Nothing was ever going to happen. It was one of the most hopelessly drawn positions I've ever seen. Unfortunately I had offered Jason a draw much earlier, when my position was beginning to deteriorate--he'd refused instantly, of course. So etiquette suggested I had to wait for him.
We played on. Five moves, ten moves. His king took a tour of the queenside. I was playing Kf8-Kg8 until he covered one of those squares with his bishop and I had to switch to Kh8-Kg8.
He had much more time than I did, and the second time control was sudden death. He could clearly avoid a repetition of position--his king had lots of room to roam. So it was going to have to be the fifty moves rule. I came to the conclusion that he planned to run me out of time, so I'd stop keeping score and wouldn't be able to claim, and hope that something happened in the resulting scramble.

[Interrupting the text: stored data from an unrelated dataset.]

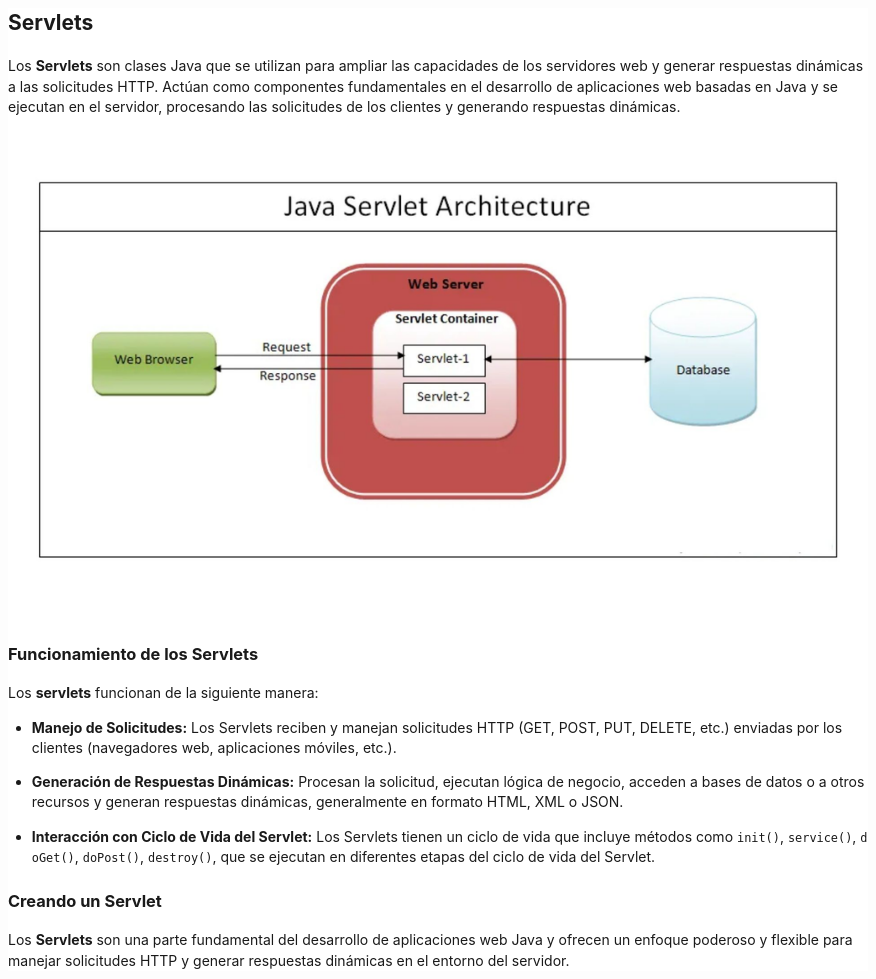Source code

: ## Servlets

Los **Servlets** son clases Java que se utilizan para ampliar las capacidades de los servidores web y generar respuestas dinámicas a las solicitudes HTTP. Actúan como componentes fundamentales en el desarrollo de aplicaciones web basadas en Java y se ejecutan en el servidor, procesando las solicitudes de los clientes y generando respuestas dinámicas.

![](./resources/servlet-architecture.jpg)


### Funcionamiento de los Servlets

Los **servlets** funcionan de la siguiente manera:

- **Manejo de Solicitudes:** Los Servlets reciben y manejan solicitudes HTTP (GET, POST, PUT, DELETE, etc.) enviadas por los clientes (navegadores web, aplicaciones móviles, etc.).
    
- **Generación de Respuestas Dinámicas:** Procesan la solicitud, ejecutan lógica de negocio, acceden a bases de datos o a otros recursos y generan respuestas dinámicas, generalmente en formato HTML, XML o JSON.
    
- **Interacción con Ciclo de Vida del Servlet:** Los Servlets tienen un ciclo de vida que incluye métodos como `init()`, `service()`, `doGet()`, `doPost()`, `destroy()`, que se ejecutan en diferentes etapas del ciclo de vida del Servlet.


### Creando un Servlet

Los **Servlets** son una parte fundamental del desarrollo de aplicaciones web Java y ofrecen un enfoque poderoso y flexible para manejar solicitudes HTTP y generar respuestas dinámicas en el entorno del servidor.
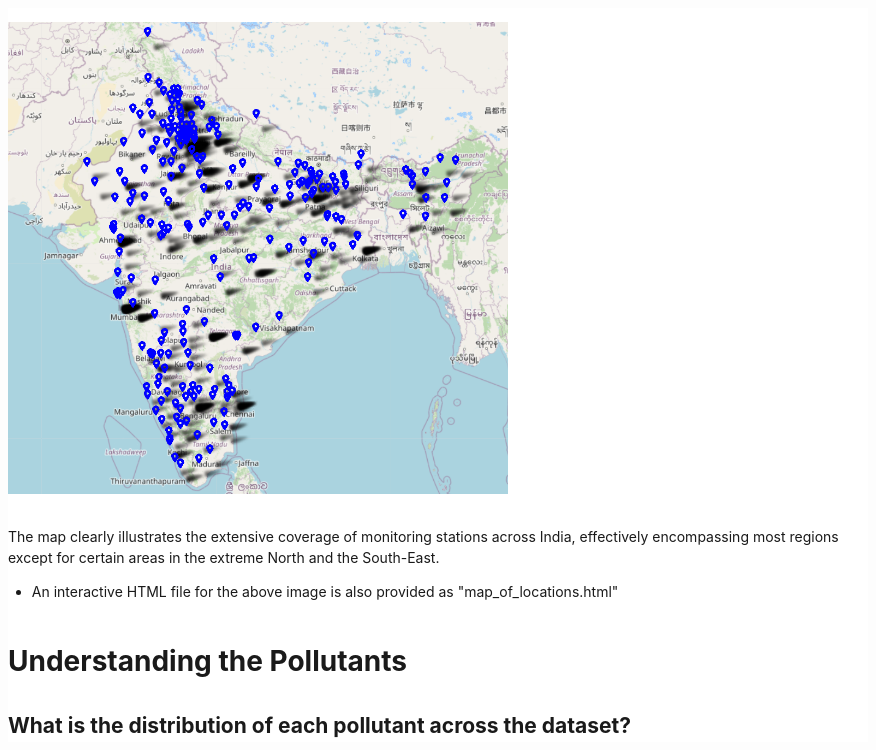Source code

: <img src = "plots/Agency_Data.PNG" height = 500 width = 500>

The map clearly illustrates the extensive coverage of monitoring stations across India, effectively encompassing most regions except for certain areas in the extreme North and the South-East.

* An interactive HTML file for the above image is also provided as "map_of_locations.html"

# Understanding the Pollutants

## What is the distribution of each pollutant across the dataset?

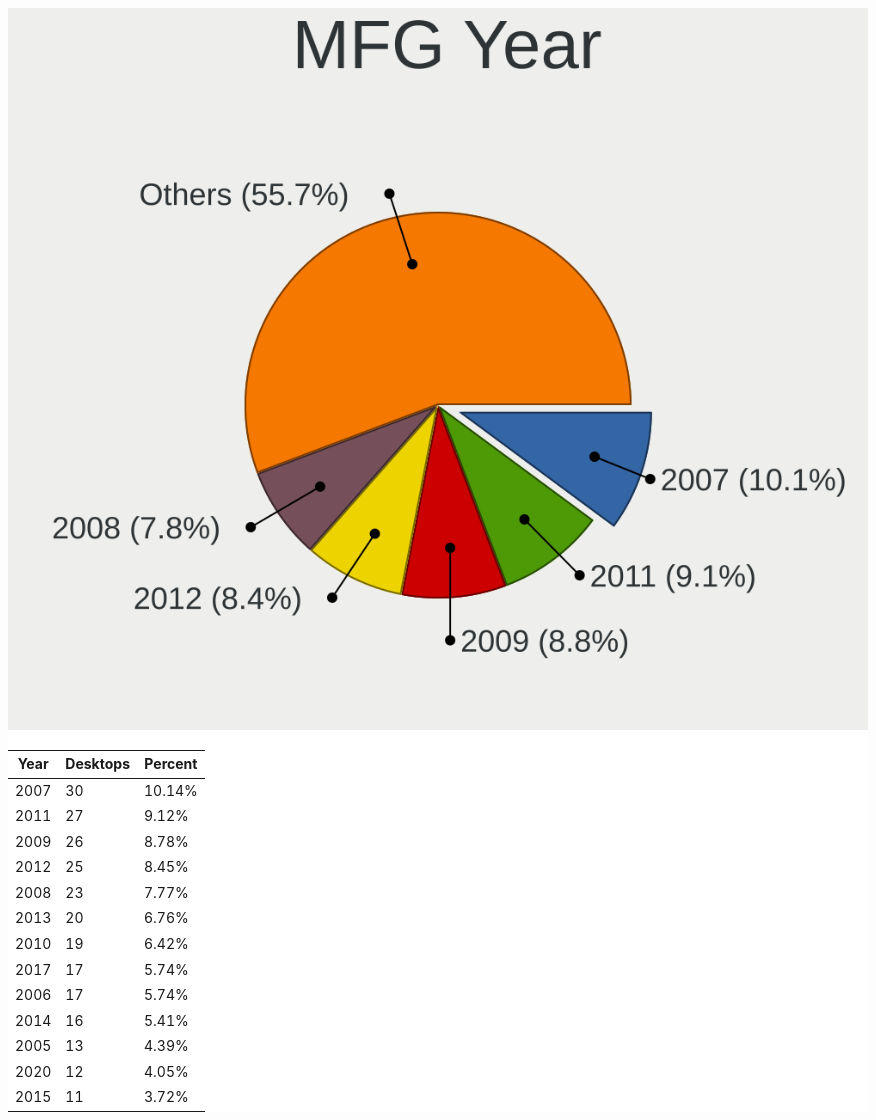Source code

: ![MFG Year](./images/pie_chart/node_year.svg)


| Year    | Desktops | Percent |
|---------|----------|---------|
| 2007    | 30       | 10.14%  |
| 2011    | 27       | 9.12%   |
| 2009    | 26       | 8.78%   |
| 2012    | 25       | 8.45%   |
| 2008    | 23       | 7.77%   |
| 2013    | 20       | 6.76%   |
| 2010    | 19       | 6.42%   |
| 2017    | 17       | 5.74%   |
| 2006    | 17       | 5.74%   |
| 2014    | 16       | 5.41%   |
| 2005    | 13       | 4.39%   |
| 2020    | 12       | 4.05%   |
| 2015    | 11       | 3.72%   |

All I could do was prepare. I asked the TD to explain the correct procedure for a 50-moves claim, as I'd never made one in my entire chess career. I got my opponent a box of kleenex and both of us cups of water and spare scoresheets. Despite my exasperation I felt some sympathy with him. When I was 16 I had a tournament where I could win $150 if only I could beat a 1300 player (I was around 1600). Couldn't do it, and I remember the disappointment to this day. If it's intense at 16 it must be awful at 8!
We went 23 moves in this dead-drawn position and then my opponent got up and crossed the room to talk to his mother. I don't know what they said, though he waved his arms in my general direction. He came back, said "Draw" through tight lips, brushed my hand with sticky fingers, and departed the tournament hall at top speed.
So rather to my shock I won the Reserve with 4.5/5. On the one hand, a tournament win, and $150! On the other hand, Jason had outplayed me totally up until his blunder, so plenty of room for improvement still.
My son had infinite suggestions for spending the winnings, but I settled on a chess clock and one book each on the French and Dutch. My resolution to study the openings still hadn't amounted to anything but talk.